Speaking at the SMSF Association national conference in Brisbane on Wednesday, Mr Ashenden said that, in general, the QAR has achieved its aims.

“I think an important thing out of the Quality of Advice Review, there were no significant call outs to say advice is not of a sufficient quality today,” he said.

“We’ve seen changes that have really helped, I think, from a quality of advice perspective.

“So, will these changes help to increase access to advice and make it more affordable? Well, the potential answer that is yes, they will.”

Importantly, he added, the changes to the financial advice landscape still need to go in tandem with “the right guardrails”.


“We need to make sure that they are implemented in the right way, that people who are going to provide personal advice have appropriate qualifications, whatever that level of qualification might be, that we have the right guardrails, the right safety around it to make sure that it’s quite clear about what type of advice different people can give, and that clients understand what that is,” Mr Ashenden explained.

The advisers, whether professional advisers or those in the proposed new class of advisers, also need to understand these limitations and help clients understand when they should make a move from these “qualified advisers” to a professional.

“That’s got to be seen as a positive if it means more people can seek advice, that’s going to be great for Australians more broadly,” he said.

“More people getting more advice about what they should be doing has got to be seen as a positive.”

Speaking with ifa, Mr Ashenden added that taking superannuation funds as an example, making it easier for them to provide the limited level of advice through “qualified advisers” would certainly expand access to advice.

“That’s more people that can provide advice, at least around the superannuation side of this,” he said.

“I think that’s good because there’s a lot of people who probably need to get that type of advice and right now, perhaps they can’t afford to go and see a fully-fledged financial adviser.

“Opening up that opportunity for them is a real positive side of things.”

The proposed system, however, is not without challenges. Mr Ashenden pointed out that as the super fund trustee would be acting as the licensee, they would need to be comfortable that their people can still meet the best interests duty.

“Understanding what that means in an interfund advice, in a limited advice-type scenario, is going to be key to it,” he explained.

“It’s not going to be easy because it’s a change.

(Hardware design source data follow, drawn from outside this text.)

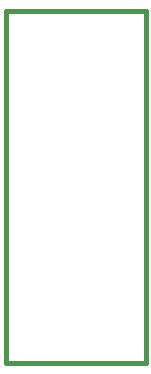
<source format=gbr>
G04 (created by PCBNEW-RS274X (2011-05-25)-stable) date Wed 02 Nov 2011 07:07:17 PM ART*
G01*
G70*
G90*
%MOIN*%
G04 Gerber Fmt 3.4, Leading zero omitted, Abs format*
%FSLAX34Y34*%
G04 APERTURE LIST*
%ADD10C,0.006000*%
%ADD11C,0.015000*%
G04 APERTURE END LIST*
G54D10*
G54D11*
X36077Y-14584D02*
X31412Y-14584D01*
X36077Y-26308D02*
X36077Y-14584D01*
X31412Y-26308D02*
X36077Y-26308D01*
X31412Y-14598D02*
X31412Y-26308D01*
M02*

</source>
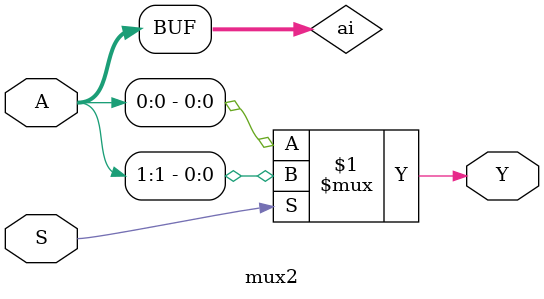
<source format=v>


module mux2(
    input [1:0] A,
    input S,
    output Y
);

// wire yi/*synthesis keep*/;
wire [1:0] ai/*synthesis keep*/;
assign Y = S?ai[1]:ai[0];
assign ai =A;
endmodule /*mux2*/
</source>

People have to get comfortable with the potential risks that are involved. So, I don’t think we’ll see it change rapidly.

“Even if you know if the legislation was to be effective tomorrow, it’s still going to take time to actually get people trained. You’ve got to work out from a licensee perspective. What are all your compliance controls and everything you have in place? It comes back to the question of even though you could do it, do you want to do it?”